* WORK TO BE COMPLETED *
Here the answer should be the line with "Nikah Siri MAKASSAR" and all the lines after it through the end of the listing, each repeated exactly, and no other text.
━━━━━━
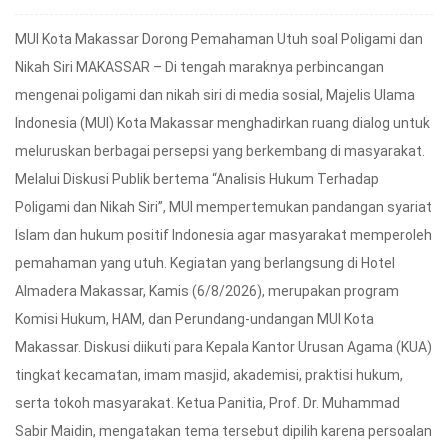
MUI Kota Makassar Dorong Pemahaman Utuh soal Poligami dan
Nikah Siri MAKASSAR – Di tengah maraknya perbincangan
mengenai poligami dan nikah siri di media sosial, Majelis Ulama
Indonesia (MUI) Kota Makassar menghadirkan ruang dialog untuk
meluruskan berbagai persepsi yang berkembang di masyarakat.
Melalui Diskusi Publik bertema “Analisis Hukum Terhadap
Poligami dan Nikah Siri”, MUI mempertemukan pandangan syariat
Islam dan hukum positif Indonesia agar masyarakat memperoleh
pemahaman yang utuh. Kegiatan yang berlangsung di Hotel
Almadera Makassar, Kamis (6/8/2026), merupakan program
Komisi Hukum, HAM, dan Perundang-undangan MUI Kota
Makassar. Diskusi diikuti para Kepala Kantor Urusan Agama (KUA)
tingkat kecamatan, imam masjid, akademisi, praktisi hukum,
serta tokoh masyarakat. Ketua Panitia, Prof. Dr. Muhammad
Sabir Maidin, mengatakan tema tersebut dipilih karena persoalan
━━━━━━
* TASK SOLUTION *
Nikah Siri MAKASSAR – Di tengah maraknya perbincangan
mengenai poligami dan nikah siri di media sosial, Majelis Ulama
Indonesia (MUI) Kota Makassar menghadirkan ruang dialog untuk
meluruskan berbagai persepsi yang berkembang di masyarakat.
Melalui Diskusi Publik bertema “Analisis Hukum Terhadap
Poligami dan Nikah Siri”, MUI mempertemukan pandangan syariat
Islam dan hukum positif Indonesia agar masyarakat memperoleh
pemahaman yang utuh. Kegiatan yang berlangsung di Hotel
Almadera Makassar, Kamis (6/8/2026), merupakan program
Komisi Hukum, HAM, dan Perundang-undangan MUI Kota
Makassar. Diskusi diikuti para Kepala Kantor Urusan Agama (KUA)
tingkat kecamatan, imam masjid, akademisi, praktisi hukum,
serta tokoh masyarakat. Ketua Panitia, Prof. Dr. Muhammad
Sabir Maidin, mengatakan tema tersebut dipilih karena persoalan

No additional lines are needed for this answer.